* DO THIS *
Copy, word for word, the stretch of the relativity post that begins with the words "Just to save" and ends with "once would improve much.".

I don't like the fact that massive objects can travel at the speed of life, let alone that they must always go at the speed of light, let alone that it's actually an imaginary speed of light! This seems quite evil.

SOME POSSIBLE (hints to) SOLUTIONS

Just to save some time to the kind answerers, I listed here, in order of increasing likeliness (according to me, that is), the things that I could possibly have got wrong:

  • I could have messed up with rest/invariant vs relativistic/total quantities (I know that many people get $E=mc^2$ wrong, comparing total energy with rest mass without the gamma in non-stationary cases), but it really doesn't look like I did; also, I really struggle to see how a similar mistake could solve the "paradox", since it doesn't seem like multiplying or dividing for gamma once would improve much.
  • I could have messed up with considering the Hamiltonian in 5 as the total energy in 3 (after all I'm admittedly using a classical result in a relativistic setup), but every source so far confirmed that in simple setups that should be exactly the case; also, I really struggle to see how a similar mistake could solve the "paradox", since it doesn't seem like adding or subtracting a rest-energy would improve much.

* RECORDS SHOWN *

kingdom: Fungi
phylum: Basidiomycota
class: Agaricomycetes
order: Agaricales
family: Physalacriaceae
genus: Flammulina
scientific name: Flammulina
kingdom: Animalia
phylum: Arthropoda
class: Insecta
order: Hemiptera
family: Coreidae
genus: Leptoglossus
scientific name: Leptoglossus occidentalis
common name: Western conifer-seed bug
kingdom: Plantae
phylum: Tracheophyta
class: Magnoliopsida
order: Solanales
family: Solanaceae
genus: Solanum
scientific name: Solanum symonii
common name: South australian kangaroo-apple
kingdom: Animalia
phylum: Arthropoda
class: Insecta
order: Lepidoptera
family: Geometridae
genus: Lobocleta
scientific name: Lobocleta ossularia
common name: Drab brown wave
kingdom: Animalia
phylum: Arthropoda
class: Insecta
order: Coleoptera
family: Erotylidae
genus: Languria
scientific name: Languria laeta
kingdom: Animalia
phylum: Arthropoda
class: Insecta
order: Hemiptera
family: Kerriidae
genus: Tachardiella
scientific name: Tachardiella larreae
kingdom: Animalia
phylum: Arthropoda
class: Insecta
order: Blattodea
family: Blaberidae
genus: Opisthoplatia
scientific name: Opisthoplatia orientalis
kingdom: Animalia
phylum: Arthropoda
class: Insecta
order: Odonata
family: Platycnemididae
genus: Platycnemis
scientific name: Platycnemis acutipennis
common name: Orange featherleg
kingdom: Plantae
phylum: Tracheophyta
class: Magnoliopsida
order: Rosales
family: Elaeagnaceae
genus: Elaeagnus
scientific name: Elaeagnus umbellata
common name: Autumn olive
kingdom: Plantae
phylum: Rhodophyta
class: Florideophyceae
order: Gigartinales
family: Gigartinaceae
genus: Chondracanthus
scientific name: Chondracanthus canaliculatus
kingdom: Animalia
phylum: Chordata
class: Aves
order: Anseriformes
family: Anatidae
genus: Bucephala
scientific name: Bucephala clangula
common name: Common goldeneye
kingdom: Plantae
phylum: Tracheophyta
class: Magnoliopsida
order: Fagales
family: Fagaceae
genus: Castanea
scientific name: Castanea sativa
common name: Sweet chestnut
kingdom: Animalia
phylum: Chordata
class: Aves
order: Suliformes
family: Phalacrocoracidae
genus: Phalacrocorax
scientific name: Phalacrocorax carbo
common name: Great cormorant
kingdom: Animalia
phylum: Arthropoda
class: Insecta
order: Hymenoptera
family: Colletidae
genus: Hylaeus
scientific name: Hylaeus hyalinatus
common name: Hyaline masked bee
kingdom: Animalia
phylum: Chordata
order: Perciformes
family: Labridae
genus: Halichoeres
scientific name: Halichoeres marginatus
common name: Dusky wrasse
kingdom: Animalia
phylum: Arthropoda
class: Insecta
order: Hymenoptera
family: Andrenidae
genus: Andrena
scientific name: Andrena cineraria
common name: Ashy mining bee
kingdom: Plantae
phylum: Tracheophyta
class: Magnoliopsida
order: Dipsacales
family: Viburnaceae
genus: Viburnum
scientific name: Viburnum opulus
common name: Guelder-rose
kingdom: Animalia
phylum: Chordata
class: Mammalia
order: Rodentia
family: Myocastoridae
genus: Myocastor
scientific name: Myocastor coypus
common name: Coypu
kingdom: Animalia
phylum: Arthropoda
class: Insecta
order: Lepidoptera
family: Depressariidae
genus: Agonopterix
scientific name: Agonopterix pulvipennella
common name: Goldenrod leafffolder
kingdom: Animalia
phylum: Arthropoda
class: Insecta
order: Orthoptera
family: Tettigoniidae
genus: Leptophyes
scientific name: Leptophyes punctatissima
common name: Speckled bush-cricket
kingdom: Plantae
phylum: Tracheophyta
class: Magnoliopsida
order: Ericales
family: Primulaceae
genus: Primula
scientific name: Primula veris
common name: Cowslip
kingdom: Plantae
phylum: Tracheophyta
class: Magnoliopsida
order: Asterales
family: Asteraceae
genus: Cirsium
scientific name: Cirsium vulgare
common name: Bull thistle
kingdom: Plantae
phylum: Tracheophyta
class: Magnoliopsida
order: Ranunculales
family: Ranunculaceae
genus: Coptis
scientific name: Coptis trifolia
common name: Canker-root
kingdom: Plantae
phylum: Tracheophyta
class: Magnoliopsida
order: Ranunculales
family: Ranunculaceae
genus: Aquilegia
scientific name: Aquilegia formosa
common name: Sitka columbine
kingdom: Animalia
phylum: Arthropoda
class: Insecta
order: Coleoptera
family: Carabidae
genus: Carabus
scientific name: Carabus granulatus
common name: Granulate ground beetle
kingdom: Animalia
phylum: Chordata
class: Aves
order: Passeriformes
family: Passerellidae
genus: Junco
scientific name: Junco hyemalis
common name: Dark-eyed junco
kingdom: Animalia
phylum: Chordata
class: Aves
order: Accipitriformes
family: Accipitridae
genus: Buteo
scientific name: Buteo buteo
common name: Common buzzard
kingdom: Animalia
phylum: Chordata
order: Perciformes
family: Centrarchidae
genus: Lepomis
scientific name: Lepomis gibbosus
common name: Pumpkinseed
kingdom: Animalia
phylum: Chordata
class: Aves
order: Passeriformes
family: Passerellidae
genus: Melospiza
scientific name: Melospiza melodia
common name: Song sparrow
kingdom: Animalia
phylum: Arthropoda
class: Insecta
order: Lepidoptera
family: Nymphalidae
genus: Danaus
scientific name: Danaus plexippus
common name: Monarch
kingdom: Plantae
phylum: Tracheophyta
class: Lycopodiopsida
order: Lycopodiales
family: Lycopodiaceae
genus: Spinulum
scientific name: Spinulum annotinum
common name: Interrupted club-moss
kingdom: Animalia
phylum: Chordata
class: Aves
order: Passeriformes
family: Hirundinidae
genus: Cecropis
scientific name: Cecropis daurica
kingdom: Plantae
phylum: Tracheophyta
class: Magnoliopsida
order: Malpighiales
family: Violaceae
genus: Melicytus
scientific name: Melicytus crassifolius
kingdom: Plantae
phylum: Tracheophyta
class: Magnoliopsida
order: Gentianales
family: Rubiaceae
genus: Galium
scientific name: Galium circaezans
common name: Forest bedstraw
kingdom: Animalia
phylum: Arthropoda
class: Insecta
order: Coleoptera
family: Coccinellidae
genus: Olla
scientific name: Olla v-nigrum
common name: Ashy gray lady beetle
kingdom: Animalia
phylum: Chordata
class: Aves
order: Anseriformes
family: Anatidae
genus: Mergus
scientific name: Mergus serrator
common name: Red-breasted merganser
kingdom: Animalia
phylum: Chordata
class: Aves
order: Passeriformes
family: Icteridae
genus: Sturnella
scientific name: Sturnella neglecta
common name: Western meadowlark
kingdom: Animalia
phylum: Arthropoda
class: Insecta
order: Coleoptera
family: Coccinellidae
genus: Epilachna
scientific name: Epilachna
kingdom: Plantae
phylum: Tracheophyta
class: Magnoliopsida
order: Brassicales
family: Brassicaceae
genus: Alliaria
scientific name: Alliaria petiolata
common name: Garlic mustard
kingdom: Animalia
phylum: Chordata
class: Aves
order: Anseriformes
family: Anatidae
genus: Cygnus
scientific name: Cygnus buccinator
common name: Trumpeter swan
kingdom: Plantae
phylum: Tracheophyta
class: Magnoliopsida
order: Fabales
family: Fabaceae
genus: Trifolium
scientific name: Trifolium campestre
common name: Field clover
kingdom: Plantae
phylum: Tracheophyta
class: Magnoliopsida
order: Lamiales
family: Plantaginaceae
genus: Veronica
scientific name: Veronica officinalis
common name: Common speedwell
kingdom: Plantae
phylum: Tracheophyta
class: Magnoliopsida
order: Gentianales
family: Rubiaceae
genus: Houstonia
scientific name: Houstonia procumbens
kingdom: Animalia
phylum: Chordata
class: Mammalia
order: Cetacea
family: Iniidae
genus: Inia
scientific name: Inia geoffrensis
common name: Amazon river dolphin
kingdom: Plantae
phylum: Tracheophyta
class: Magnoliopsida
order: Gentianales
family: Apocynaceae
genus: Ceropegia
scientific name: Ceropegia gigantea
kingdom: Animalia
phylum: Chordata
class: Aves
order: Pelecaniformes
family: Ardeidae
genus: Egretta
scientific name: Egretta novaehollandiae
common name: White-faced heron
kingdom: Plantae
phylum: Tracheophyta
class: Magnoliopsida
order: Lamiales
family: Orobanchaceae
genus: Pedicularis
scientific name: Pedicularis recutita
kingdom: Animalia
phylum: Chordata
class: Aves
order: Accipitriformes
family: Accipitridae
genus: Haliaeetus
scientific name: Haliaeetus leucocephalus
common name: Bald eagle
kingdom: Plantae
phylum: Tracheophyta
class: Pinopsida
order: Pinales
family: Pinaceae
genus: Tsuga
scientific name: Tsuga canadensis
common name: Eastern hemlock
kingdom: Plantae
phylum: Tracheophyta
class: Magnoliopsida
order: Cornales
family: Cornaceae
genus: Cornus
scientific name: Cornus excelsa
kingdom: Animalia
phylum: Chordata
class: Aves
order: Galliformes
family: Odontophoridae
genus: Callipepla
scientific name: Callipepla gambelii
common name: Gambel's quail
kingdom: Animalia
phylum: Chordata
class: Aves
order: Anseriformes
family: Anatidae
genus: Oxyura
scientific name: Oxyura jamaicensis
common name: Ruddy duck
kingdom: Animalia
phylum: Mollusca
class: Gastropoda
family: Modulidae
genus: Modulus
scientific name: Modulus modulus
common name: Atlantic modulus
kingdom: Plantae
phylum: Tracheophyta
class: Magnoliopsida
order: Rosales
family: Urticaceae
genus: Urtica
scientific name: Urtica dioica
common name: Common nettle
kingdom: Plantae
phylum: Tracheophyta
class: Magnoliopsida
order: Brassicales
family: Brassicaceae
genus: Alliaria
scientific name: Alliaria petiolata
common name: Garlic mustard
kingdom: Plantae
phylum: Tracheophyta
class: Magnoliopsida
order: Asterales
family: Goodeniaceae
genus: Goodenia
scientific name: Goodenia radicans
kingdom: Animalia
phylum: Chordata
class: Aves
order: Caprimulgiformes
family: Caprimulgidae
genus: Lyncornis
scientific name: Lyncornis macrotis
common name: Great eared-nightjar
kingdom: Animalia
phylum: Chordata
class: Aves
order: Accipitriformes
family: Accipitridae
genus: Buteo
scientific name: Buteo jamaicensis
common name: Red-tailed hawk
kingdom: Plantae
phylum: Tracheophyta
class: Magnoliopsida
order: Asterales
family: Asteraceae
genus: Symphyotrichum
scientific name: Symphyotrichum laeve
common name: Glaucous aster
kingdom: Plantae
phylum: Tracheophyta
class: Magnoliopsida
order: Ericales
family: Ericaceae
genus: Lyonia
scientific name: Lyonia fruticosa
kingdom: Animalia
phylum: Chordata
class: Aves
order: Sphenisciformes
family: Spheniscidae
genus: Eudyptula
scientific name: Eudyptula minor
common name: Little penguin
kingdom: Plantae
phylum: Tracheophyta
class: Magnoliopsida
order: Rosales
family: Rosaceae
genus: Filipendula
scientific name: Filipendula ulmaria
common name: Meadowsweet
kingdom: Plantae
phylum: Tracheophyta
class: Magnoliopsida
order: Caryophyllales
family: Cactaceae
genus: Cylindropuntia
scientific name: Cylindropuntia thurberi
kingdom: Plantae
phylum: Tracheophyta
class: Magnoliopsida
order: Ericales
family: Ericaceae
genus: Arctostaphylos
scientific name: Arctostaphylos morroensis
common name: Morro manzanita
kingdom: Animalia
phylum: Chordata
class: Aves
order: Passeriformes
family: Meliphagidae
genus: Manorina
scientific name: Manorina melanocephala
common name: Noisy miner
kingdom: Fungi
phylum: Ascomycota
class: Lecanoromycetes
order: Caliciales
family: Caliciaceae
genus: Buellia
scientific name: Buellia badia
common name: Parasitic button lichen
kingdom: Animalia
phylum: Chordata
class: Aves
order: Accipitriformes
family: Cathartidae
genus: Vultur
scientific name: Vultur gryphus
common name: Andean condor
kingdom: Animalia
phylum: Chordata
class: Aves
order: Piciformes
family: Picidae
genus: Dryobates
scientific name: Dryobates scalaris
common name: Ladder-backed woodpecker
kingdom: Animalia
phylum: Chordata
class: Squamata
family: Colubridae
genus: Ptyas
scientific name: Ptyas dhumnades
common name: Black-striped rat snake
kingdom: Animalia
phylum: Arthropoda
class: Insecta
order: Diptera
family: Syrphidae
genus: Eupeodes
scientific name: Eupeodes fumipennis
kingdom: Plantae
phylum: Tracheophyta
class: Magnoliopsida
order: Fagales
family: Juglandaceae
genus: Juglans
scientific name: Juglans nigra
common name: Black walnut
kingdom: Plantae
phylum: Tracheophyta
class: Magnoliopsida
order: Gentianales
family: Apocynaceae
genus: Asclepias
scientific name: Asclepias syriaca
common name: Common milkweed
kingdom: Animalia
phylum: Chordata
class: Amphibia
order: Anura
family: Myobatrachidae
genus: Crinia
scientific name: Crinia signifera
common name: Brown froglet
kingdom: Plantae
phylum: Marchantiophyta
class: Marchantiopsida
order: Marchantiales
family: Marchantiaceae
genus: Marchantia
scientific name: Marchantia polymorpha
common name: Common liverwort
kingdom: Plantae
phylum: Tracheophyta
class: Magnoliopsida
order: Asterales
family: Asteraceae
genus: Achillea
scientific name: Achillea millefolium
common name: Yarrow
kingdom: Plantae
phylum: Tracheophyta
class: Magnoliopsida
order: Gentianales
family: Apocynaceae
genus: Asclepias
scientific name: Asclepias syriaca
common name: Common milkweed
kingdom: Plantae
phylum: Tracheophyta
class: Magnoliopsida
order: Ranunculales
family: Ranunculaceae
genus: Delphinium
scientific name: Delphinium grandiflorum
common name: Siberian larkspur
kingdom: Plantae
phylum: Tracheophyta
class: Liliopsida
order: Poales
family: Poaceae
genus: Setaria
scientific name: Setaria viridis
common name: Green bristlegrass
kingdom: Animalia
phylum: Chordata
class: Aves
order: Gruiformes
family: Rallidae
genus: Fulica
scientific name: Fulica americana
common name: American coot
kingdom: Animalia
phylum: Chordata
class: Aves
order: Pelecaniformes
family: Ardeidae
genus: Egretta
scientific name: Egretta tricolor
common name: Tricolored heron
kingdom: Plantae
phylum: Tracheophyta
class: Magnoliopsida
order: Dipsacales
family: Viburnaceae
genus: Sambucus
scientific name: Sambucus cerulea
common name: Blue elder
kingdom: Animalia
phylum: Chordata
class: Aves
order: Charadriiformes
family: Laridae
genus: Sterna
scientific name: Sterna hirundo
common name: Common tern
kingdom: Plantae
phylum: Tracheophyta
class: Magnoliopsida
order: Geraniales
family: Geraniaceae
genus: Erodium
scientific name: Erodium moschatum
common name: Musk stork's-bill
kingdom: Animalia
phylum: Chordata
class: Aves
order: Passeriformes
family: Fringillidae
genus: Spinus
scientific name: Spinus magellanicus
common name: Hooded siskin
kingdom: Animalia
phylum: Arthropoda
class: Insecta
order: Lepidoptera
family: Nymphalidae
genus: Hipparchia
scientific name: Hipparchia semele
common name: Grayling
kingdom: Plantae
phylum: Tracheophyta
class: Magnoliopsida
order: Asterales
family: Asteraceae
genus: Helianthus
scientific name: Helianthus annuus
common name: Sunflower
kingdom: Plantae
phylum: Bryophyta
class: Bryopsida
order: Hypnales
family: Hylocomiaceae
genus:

* EXERCISE RESULT *
Just to save some time to the kind answerers, I listed here, in order of increasing likeliness (according to me, that is), the things that I could possibly have got wrong:

  • I could have messed up with rest/invariant vs relativistic/total quantities (I know that many people get $E=mc^2$ wrong, comparing total energy with rest mass without the gamma in non-stationary cases), but it really doesn't look like I did; also, I really struggle to see how a similar mistake could solve the "paradox", since it doesn't seem like multiplying or dividing for gamma once would improve much.